Exercise requirements:
A complete response lists each line of the data below that includes the word "奇异的一幕出现了".
◆ ◆ ◆
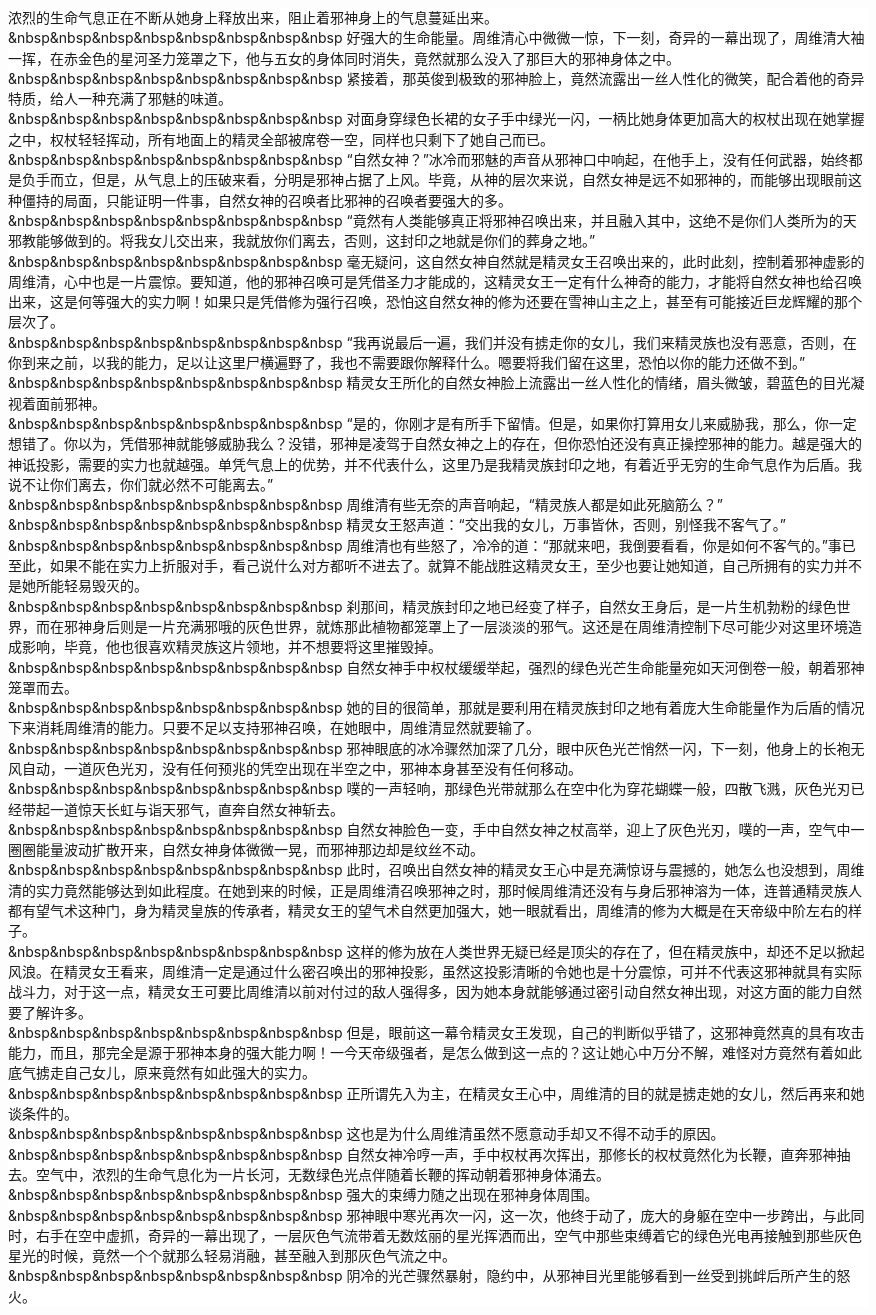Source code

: 浓烈的生命气息正在不断从她身上释放出来，阻止着邪神身上的气息蔓延出来。
 <br/>&nbsp&nbsp&nbsp&nbsp&nbsp&nbsp&nbsp&nbsp
 好强大的生命能量。周维清心中微微一惊，下一刻，奇异的一幕出现了，周维清大袖一挥，在赤金色的星河圣力笼罩之下，他与五女的身体同时消失，竟然就那么没入了那巨大的邪神身体之中。
 <br/>&nbsp&nbsp&nbsp&nbsp&nbsp&nbsp&nbsp&nbsp
 紧接着，那英俊到极致的邪神脸上，竟然流露出一丝人性化的微笑，配合着他的奇异特质，给人一种充满了邪魅的味道。
 <br/>&nbsp&nbsp&nbsp&nbsp&nbsp&nbsp&nbsp&nbsp
 对面身穿绿色长裙的女子手中绿光一闪，一柄比她身体更加高大的权杖出现在她掌握之中，权杖轻轻挥动，所有地面上的精灵全部被席卷一空，同样也只剩下了她自己而已。
 <br/>&nbsp&nbsp&nbsp&nbsp&nbsp&nbsp&nbsp&nbsp
 “自然女神？”冰冷而邪魅的声音从邪神口中响起，在他手上，没有任何武器，始终都是负手而立，但是，从气息上的压破来看，分明是邪神占据了上风。毕竟，从神的层次来说，自然女神是远不如邪神的，而能够出现眼前这种僵持的局面，只能证明一件事，自然女神的召唤者比邪神的召唤者要强大的多。
 <br/>&nbsp&nbsp&nbsp&nbsp&nbsp&nbsp&nbsp&nbsp
 “竟然有人类能够真正将邪神召唤出来，并且融入其中，这绝不是你们人类所为的天邪教能够做到的。将我女儿交出来，我就放你们离去，否则，这封印之地就是你们的葬身之地。”
 <br/>&nbsp&nbsp&nbsp&nbsp&nbsp&nbsp&nbsp&nbsp
 毫无疑问，这自然女神自然就是精灵女王召唤出来的，此时此刻，控制着邪神虚影的周维清，心中也是一片震惊。要知道，他的邪神召唤可是凭借圣力才能成的，这精灵女王一定有什么神奇的能力，才能将自然女神也给召唤出来，这是何等强大的实力啊！如果只是凭借修为强行召唤，恐怕这自然女神的修为还要在雪神山主之上，甚至有可能接近巨龙辉耀的那个层次了。
 <br/>&nbsp&nbsp&nbsp&nbsp&nbsp&nbsp&nbsp&nbsp
 “我再说最后一遍，我们并没有掳走你的女儿，我们来精灵族也没有恶意，否则，在你到来之前，以我的能力，足以让这里尸横遍野了，我也不需要跟你解释什么。嗯要将我们留在这里，恐怕以你的能力还做不到。”
 <br/>&nbsp&nbsp&nbsp&nbsp&nbsp&nbsp&nbsp&nbsp
 精灵女王所化的自然女神脸上流露出一丝人性化的情绪，眉头微皱，碧蓝色的目光凝视着面前邪神。
 <br/>&nbsp&nbsp&nbsp&nbsp&nbsp&nbsp&nbsp&nbsp
 “是的，你刚才是有所手下留情。但是，如果你打算用女儿来威胁我，那么，你一定想错了。你以为，凭借邪神就能够威胁我么？没错，邪神是凌驾于自然女神之上的存在，但你恐怕还没有真正操控邪神的能力。越是强大的神诋投影，需要的实力也就越强。单凭气息上的优势，并不代表什么，这里乃是我精灵族封印之地，有着近乎无穷的生命气息作为后盾。我说不让你们离去，你们就必然不可能离去。”
 <br/>&nbsp&nbsp&nbsp&nbsp&nbsp&nbsp&nbsp&nbsp
 周维清有些无奈的声音响起，“精灵族人都是如此死脑筋么？”
 <br/>&nbsp&nbsp&nbsp&nbsp&nbsp&nbsp&nbsp&nbsp
 精灵女王怒声道：“交出我的女儿，万事皆休，否则，别怪我不客气了。”
 <br/>&nbsp&nbsp&nbsp&nbsp&nbsp&nbsp&nbsp&nbsp
 周维清也有些怒了，冷冷的道：“那就来吧，我倒要看看，你是如何不客气的。”事已至此，如果不能在实力上折服对手，看己说什么对方都听不进去了。就算不能战胜这精灵女王，至少也要让她知道，自己所拥有的实力并不是她所能轻易毁灭的。
 <br/>&nbsp&nbsp&nbsp&nbsp&nbsp&nbsp&nbsp&nbsp
 刹那间，精灵族封印之地已经变了样子，自然女王身后，是一片生机勃粉的绿色世界，而在邪神身后则是一片充满邪哦的灰色世界，就炼那此植物都笼罩上了一层淡淡的邪气。这还是在周维清控制下尽可能少对这里环境造成影响，毕竟，他也很喜欢精灵族这片领地，并不想要将这里摧毁掉。
 <br/>&nbsp&nbsp&nbsp&nbsp&nbsp&nbsp&nbsp&nbsp
 自然女神手中权杖缓缓举起，强烈的绿色光芒生命能量宛如天河倒卷一般，朝着邪神笼罩而去。
 <br/>&nbsp&nbsp&nbsp&nbsp&nbsp&nbsp&nbsp&nbsp
 她的目的很简单，那就是要利用在精灵族封印之地有着庞大生命能量作为后盾的情况下来消耗周维清的能力。只要不足以支持邪神召唤，在她眼中，周维清显然就要输了。
 <br/>&nbsp&nbsp&nbsp&nbsp&nbsp&nbsp&nbsp&nbsp
 邪神眼底的冰冷骤然加深了几分，眼中灰色光芒悄然一闪，下一刻，他身上的长袍无风自动，一道灰色光刃，没有任何预兆的凭空出现在半空之中，邪神本身甚至没有任何移动。
 <br/>&nbsp&nbsp&nbsp&nbsp&nbsp&nbsp&nbsp&nbsp
 噗的一声轻响，那绿色光带就那么在空中化为穿花蝴蝶一般，四散飞溅，灰色光刃已经带起一道惊天长虹与诣天邪气，直奔自然女神斩去。
 <br/>&nbsp&nbsp&nbsp&nbsp&nbsp&nbsp&nbsp&nbsp
 自然女神脸色一变，手中自然女神之杖高举，迎上了灰色光刃，噗的一声，空气中一圈圈能量波动扩散开来，自然女神身体微微一晃，而邪神那边却是纹丝不动。
 <br/>&nbsp&nbsp&nbsp&nbsp&nbsp&nbsp&nbsp&nbsp
 此时，召唤出自然女神的精灵女王心中是充满惊讶与震撼的，她怎么也没想到，周维清的实力竟然能够达到如此程度。在她到来的时候，正是周维清召唤邪神之时，那时候周维清还没有与身后邪神溶为一体，连普通精灵族人都有望气术这种门，身为精灵皇族的传承者，精灵女王的望气术自然更加强大，她一眼就看出，周维清的修为大概是在天帝级中阶左右的样子。
 <br/>&nbsp&nbsp&nbsp&nbsp&nbsp&nbsp&nbsp&nbsp
 这样的修为放在人类世界无疑已经是顶尖的存在了，但在精灵族中，却还不足以掀起风浪。在精灵女王看来，周维清一定是通过什么密召唤出的邪神投影，虽然这投影清晰的令她也是十分震惊，可并不代表这邪神就具有实际战斗力，对于这一点，精灵女王可要比周维清以前对付过的敌人强得多，因为她本身就能够通过密引动自然女神出现，对这方面的能力自然要了解许多。
 <br/>&nbsp&nbsp&nbsp&nbsp&nbsp&nbsp&nbsp&nbsp
 但是，眼前这一幕令精灵女王发现，自己的判断似乎错了，这邪神竟然真的具有攻击能力，而且，那完全是源于邪神本身的强大能力啊！一今天帝级强者，是怎么做到这一点的？这让她心中万分不解，难怪对方竟然有着如此底气掳走自己女儿，原来竟然有如此强大的实力。
 <br/>&nbsp&nbsp&nbsp&nbsp&nbsp&nbsp&nbsp&nbsp
 正所谓先入为主，在精灵女王心中，周维清的目的就是掳走她的女儿，然后再来和她谈条件的。
 <br/>&nbsp&nbsp&nbsp&nbsp&nbsp&nbsp&nbsp&nbsp
 这也是为什么周维清虽然不愿意动手却又不得不动手的原因。
 <br/>&nbsp&nbsp&nbsp&nbsp&nbsp&nbsp&nbsp&nbsp
 自然女神冷哼一声，手中权杖再次挥出，那修长的权杖竟然化为长鞭，直奔邪神抽去。空气中，浓烈的生命气息化为一片长河，无数绿色光点伴随着长鞭的挥动朝着邪神身体涌去。
 <br/>&nbsp&nbsp&nbsp&nbsp&nbsp&nbsp&nbsp&nbsp
 强大的束缚力随之出现在邪神身体周围。
 <br/>&nbsp&nbsp&nbsp&nbsp&nbsp&nbsp&nbsp&nbsp
 邪神眼中寒光再次一闪，这一次，他终于动了，庞大的身躯在空中一步跨出，与此同时，右手在空中虚抓，奇异的一幕出现了，一层灰色气流带着无数炫丽的星光挥洒而出，空气中那些束缚着它的绿色光电再接触到那些灰色星光的时候，竟然一个个就那么轻易消融，甚至融入到那灰色气流之中。
 <br/>&nbsp&nbsp&nbsp&nbsp&nbsp&nbsp&nbsp&nbsp
 阴冷的光芒骤然暴射，隐约中，从邪神目光里能够看到一丝受到挑衅后所产生的怒火。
◆ ◆ ◆
Task response:
 好强大的生命能量。周维清心中微微一惊，下一刻，奇异的一幕出现了，周维清大袖一挥，在赤金色的星河圣力笼罩之下，他与五女的身体同时消失，竟然就那么没入了那巨大的邪神身体之中。
 邪神眼中寒光再次一闪，这一次，他终于动了，庞大的身躯在空中一步跨出，与此同时，右手在空中虚抓，奇异的一幕出现了，一层灰色气流带着无数炫丽的星光挥洒而出，空气中那些束缚着它的绿色光电再接触到那些灰色星光的时候，竟然一个个就那么轻易消融，甚至融入到那灰色气流之中。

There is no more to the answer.